In 2001, reporter Marja Mills met up with Harper Lee, or Nelle, as she is known, and her older sister Alice Lee, in Monroeville, Alabama, while on assignment for the Chicago Tribune after the Chicago Public Library had chosen Lee’s classic “To Kill a Mockingbird” as its One Book, One Chicago selection. Mills went back and forth to Alabama—and in 2004, she even moved next door to the sisters—and struck up a friendship with the two women. The story of the unusual camaraderie is the topic of Mills’ fascinating, touching and, it must be said, respectful, memoir, “The Mockingbird Next Door: Life with Harper Lee.” In the following email conversation, Mills recalls the first time she read “To Kill a Mockingbird,” which is set in the fictional town of Maycomb, Alabama, as well as the recent controversy over Lee’s very public disavowal of the memoir.
Do you remember the first time you read “To Kill a Mockingbird”? And your reaction to it?
Yes. I was in the West High Library in Madison, Wisconsin. I felt as if I were in Maycomb, Alabama, walking those dusty, red clay roads. Harper Lee drew that world so vividly. It was transporting.
Can you say a bit more about how you were feeling when Alice Lee invited you into the house for the first time? You indicate you were surprised, thrilled and even a bit regretful. Is there anything else that you care to add?
She was so gracious, and here I had made this petite woman with the walker and raspy voice get up and answer the door. I kept telling myself to remember every detail of every room, because I wouldn’t be there again. But she seemed to enjoy the conversation, as did I, and it became the first of many.
And then the following day, Harper Lee says to you, “I wonder if we might meet.” What a shock!
When she called me at the Best Western, I was stunned. I was thrilled and not at all sure what to expect. She wasn’t the shy person I thought might show up. She was quite gregarious and witty.
There are many humorous moments in the book, such as when you describe Alice’s accent and Nelle complains, by doing so, you “dropped her two social classes with one syllable.” How would you describe Nelle’s sense of humor?
Wry most of the time. If something struck her funny, she’d throw her head back and laugh heartily. She was amused by human foibles.
Are you surprised that a real friendship (“natural, unforced”) developed between you and Nelle and Alice?
I was, especially because I was a journalist and they famously avoided the press. What surprises me now is how much has changed in Monroeville since I lived there. It turned out I was chronicling the last chapter of life as they knew it.
How lucky you were to be able to rent a house next door to the sisters. Have you ever thought about the serendipity of it all? And the reasons behind such good fortune?
It’s almost frightening the role serendipity plays in life. It certainly did with this. It felt like a confluence of right things: right time, right place, right circumstance, with plenty of good luck and, from the Lees, such remarkable generosity.

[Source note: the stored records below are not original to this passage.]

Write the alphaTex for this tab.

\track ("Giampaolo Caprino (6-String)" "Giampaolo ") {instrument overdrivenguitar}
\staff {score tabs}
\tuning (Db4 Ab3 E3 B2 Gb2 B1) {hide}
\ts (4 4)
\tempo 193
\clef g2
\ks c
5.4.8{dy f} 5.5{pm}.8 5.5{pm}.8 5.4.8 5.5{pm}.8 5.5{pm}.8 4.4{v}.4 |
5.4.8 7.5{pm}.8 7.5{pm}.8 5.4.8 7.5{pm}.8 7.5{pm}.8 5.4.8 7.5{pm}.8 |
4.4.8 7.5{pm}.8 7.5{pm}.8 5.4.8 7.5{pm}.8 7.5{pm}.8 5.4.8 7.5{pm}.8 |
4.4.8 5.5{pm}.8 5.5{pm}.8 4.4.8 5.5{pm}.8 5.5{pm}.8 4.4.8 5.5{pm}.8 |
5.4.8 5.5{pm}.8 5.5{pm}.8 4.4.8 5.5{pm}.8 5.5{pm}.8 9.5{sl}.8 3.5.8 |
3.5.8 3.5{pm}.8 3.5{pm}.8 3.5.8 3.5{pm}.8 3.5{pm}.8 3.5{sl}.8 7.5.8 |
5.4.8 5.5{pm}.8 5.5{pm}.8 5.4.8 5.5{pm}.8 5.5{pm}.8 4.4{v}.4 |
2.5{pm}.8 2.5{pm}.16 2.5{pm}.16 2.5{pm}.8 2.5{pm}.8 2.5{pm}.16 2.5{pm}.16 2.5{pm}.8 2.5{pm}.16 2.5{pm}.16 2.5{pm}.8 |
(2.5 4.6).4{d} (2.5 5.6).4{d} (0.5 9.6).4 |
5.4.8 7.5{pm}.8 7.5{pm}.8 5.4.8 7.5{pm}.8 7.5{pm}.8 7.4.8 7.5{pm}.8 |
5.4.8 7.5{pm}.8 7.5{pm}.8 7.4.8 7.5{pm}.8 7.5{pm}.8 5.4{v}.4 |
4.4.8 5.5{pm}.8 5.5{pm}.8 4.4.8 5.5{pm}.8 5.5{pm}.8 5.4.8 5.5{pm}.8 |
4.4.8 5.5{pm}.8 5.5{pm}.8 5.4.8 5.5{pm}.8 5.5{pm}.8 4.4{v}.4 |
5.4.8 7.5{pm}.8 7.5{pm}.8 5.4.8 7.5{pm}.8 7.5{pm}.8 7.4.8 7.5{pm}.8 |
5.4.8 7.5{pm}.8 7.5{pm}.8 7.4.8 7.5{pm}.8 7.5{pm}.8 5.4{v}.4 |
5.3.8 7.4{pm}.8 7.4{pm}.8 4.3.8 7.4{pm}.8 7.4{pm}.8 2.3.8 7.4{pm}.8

Some readers may be surprised to learn that the sisters thought a book on their lives might be a worthwhile project. Of course, trust and having the right person write it would be the secret ingredient. Did you ever doubt your ability to write the book? There must have been tremendous pressure on you to get it “right.”
It took me a long time. I wanted to make sure I was capturing the nature of that time just as I experienced it.
I think readers—some of them anyway—might have the impression that Nelle was a recluse, plain and simple. Of course, she was no such thing. She just led a normal life like the rest of us. Do you care to comment on that?
She wasn’t reclusive by nature. She was gregarious. Her keen interest in the world around her never stopped. She simply avoided the press. I was struck by how normal her life was when we’d be at McDonald’s for afternoon coffee or even at the laundromat.
One of my favorite scenes in the book is you and Nelle watching the film “Capote” and here you are telling the real Harper Lee what the movie Harper Lee said. It’s a hilarious moment.
I felt as if I were in a hall of mirrors. It was strange pausing the VCR to tell her what she said in the movie. I wasn’t sure if I should tell Nelle “and then you say…” or “and then she says…”
What’s the biggest misconception people have about Harper Lee today?
Well, some don’t know she’s still alive. But a misconception that persists is that she made an early decision not to write another book and then that was it. She revisited the possibility more than once.
I have to ask. There was a New York Times report in 2011 that Nelle denied, by issuing a statement through her lawyer, that she cooperated with you, and again as we go to press. Any truth to that statement and, if so, why would she deny it? Or was it simply a case of Nelle trying to protect her privacy?
I was as surprised as anyone when that statement was reported. I asked Alice about it since Nelle, following her serious stroke in 2007, wasn’t able to live at home anymore. Alice issued a statement [in 2011] that they had indeed cooperated.